I have designed the attached circuit for detecting how long an ultrasonic pulse need to to travel a distance. the input signal is going to be from a 40 k ultrasonic receiver. First stage is 40k Band pass - 1k pass band - differential MFB filter with a gain of 2.25dB at Center frequency. In feedback path of differential amplifier I have used 33k instead of ideal value of 31.6k . I will appreciate some useful comments on how this circuit can be improved. Also I am going to design a PCB using smt components. I need suggestion to improve the circuit like adding capacitor to supply rail and VOCM which will reduce power supply noise etc.
regards
Ajit Singh
Hello Ajit,
Your circuit is straightforward; however, a few changes may help you better achieve your performance goals:
I hope this helps.
Regards, Thomas
PA - Linear Applications Engineering
In reply to Thomas Kuehl:
hello Thomas
Thank you for your response. I have designed this circuit using NI Multisim. i have used 33k as i don't have 31.6 available in my lab. a gain of 1000 was for worst condition. I hope i will not require more than 200 at worst. i wan't to reduce stages at this will add to the latency. Some delay would be introduced by each stage of amplifier. one clarification regarding TLV2460 oscillation. Is the oscillation would be due to bypass capacitors? I was not aware of TLE2426 kind of component.
Thank you
In reply to Ajit Singh1:
Hi Ajit,
The power supply bypass capacitors that you place on the 1/2 Vcc output level appear as a capacitive load to the TLV2460 output. Adding a bypass capacitance with common values of 10 nF,100 nF, or more, is considered a large capacitive load. The capacitive load, in conjunction with the amplifier's output impedance, result in a pole that adds additional phase shift to the feedback loop. This reduces the phase margin and if at some frequency the margin goes to zero degrees and the amplifier gain is great than 1 V/V, the circuit becomes an oscillator.

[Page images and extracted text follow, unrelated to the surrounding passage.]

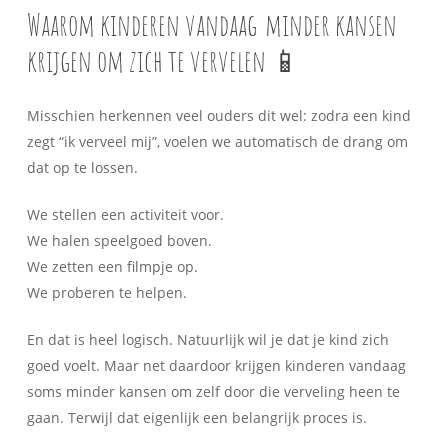
Waarom kinderen vandaag
minder kansen
krijgen om zich te vervelen 📱
Misschien herkennen veel ouders dit wel: zodra een kind
zegt “ik verveel mij”, voelen we automatisch de drang om
dat op te lossen.
We stellen een activiteit voor.
We halen speelgoed boven.
We zetten een filmpje op.
We proberen te helpen.
En dat is heel logisch. Natuurlijk wil je dat je kind zich
goed voelt. Maar net daardoor krijgen kinderen vandaag
soms minder kansen om zelf door die verveling heen te
gaan. Terwijl dat eigenlijk een belangrijk proces is.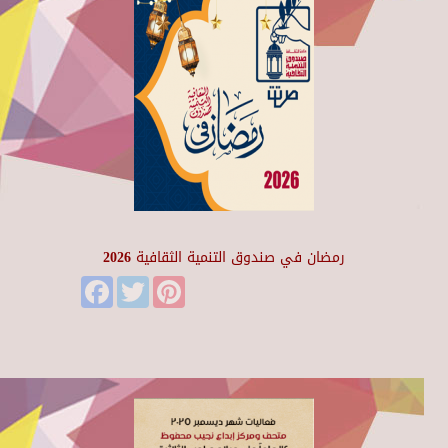
رمضان في صندوق التنمية الثقافية 2026
Facebook
Twitter
Pinterest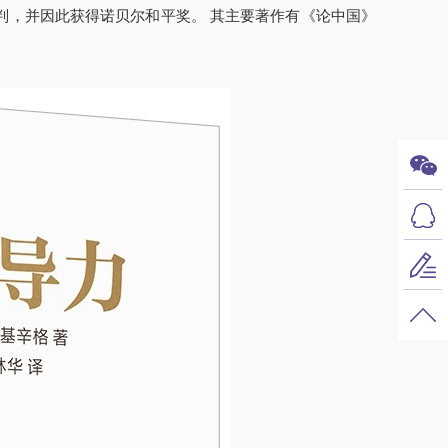
谈判，并因此获得诺贝尔和平奖。 其主要著作有《论中国》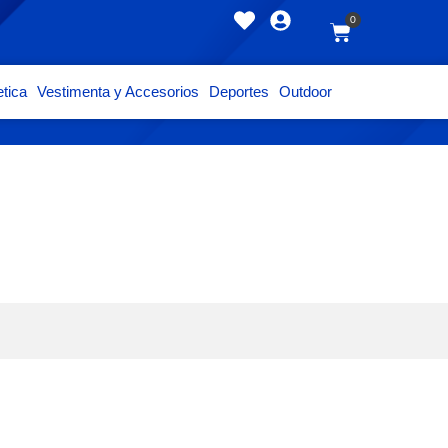
0
tica
Vestimenta y Accesorios
Deportes
Outdoor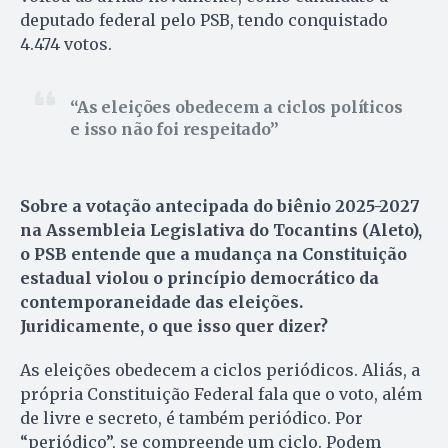
deputado federal pelo PSB, tendo conquistado
4.474 votos.
As eleições obedecem a ciclos políticos
e isso não foi respeitado
Sobre a votação antecipada do biênio 2025-2027
na Assembleia Legislativa do Tocantins (Aleto),
o PSB entende que a mudança na Constituição
estadual violou o princípio democrático da
contemporaneidade das eleições.
Juridicamente, o que isso quer dizer?
As eleições obedecem a ciclos periódicos. Aliás, a
própria Constituição Federal fala que o voto, além
de livre e secreto, é também periódico. Por
“periódico”, se compreende um ciclo. Podem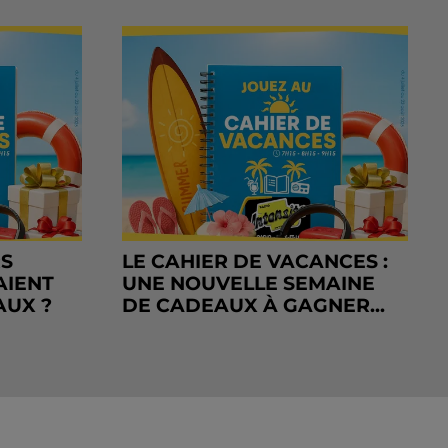
RS
LE CAHIER DE VACANCES :
AIENT
UNE NOUVELLE SEMAINE
AUX ?
DE CADEAUX À GAGNER...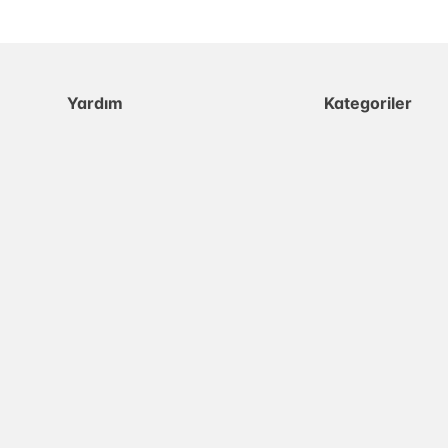
Yardım
Kategoriler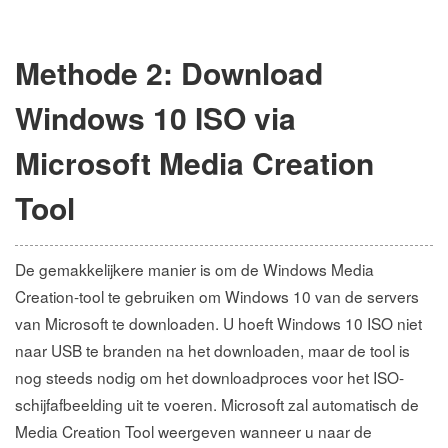
Methode 2: Download
Windows 10 ISO via
Microsoft Media Creation
Tool
De gemakkelijkere manier is om de Windows Media
Creation-tool te gebruiken om Windows 10 van de servers
van Microsoft te downloaden. U hoeft Windows 10 ISO niet
naar USB te branden na het downloaden, maar de tool is
nog steeds nodig om het downloadproces voor het ISO-
schijfafbeelding uit te voeren. Microsoft zal automatisch de
Media Creation Tool weergeven wanneer u naar de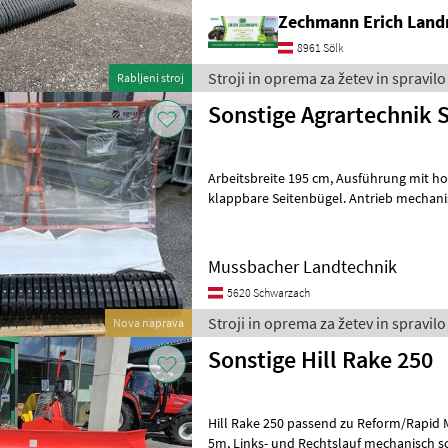
Zechmann Erich Land
8961 Sölk
Stroji in oprema za žetev in spravilo
Rabljeni stroj
Sonstige Agrartechnik 
Arbeitsbreite 195 cm, Ausführung mit hohem Plexiglasschild,
klappbare Seitenbügel. Antrieb mechani
geringer Kraftbedarf, für Motormäher
Mussbacher Landtechnik
5620 Schwarzach
Stroji in oprema za žetev in spravilo
Nova naprava
Sonstige Hill Rake 250
Hill Rake 250 passend zu Reform/Rapid Motormäher, 
5m, Links- und Rechtslauf mechanisch schaltbar; Wir bitten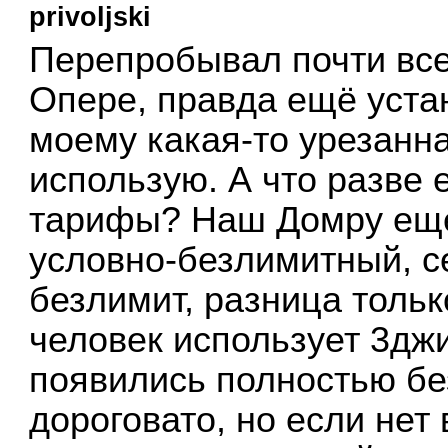
privoljski
Перепробывал почти все,
Опере, правда ещё устан
моему какая-то урезанна
использую. А что разве
тарифы? Наш Домру ещё
условно-безлимитный, с
безлимит, разница тольк
человек использует 3дж
появились полностью б
дороговато, но если нет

Different operational amplifier models will have a different phase margin at the unity-gain cross frequency and their output impedance vs. frequency can be very different as well. Both are significant factors in determining whether a particular operational amplifier will be stable when driving a capacitive load. You can usually find a graph in an operational amplifier's data-sheet indicating phase margin vs. load capacitance, or overshoot vs. load capacitance that will provide a good indication of stability.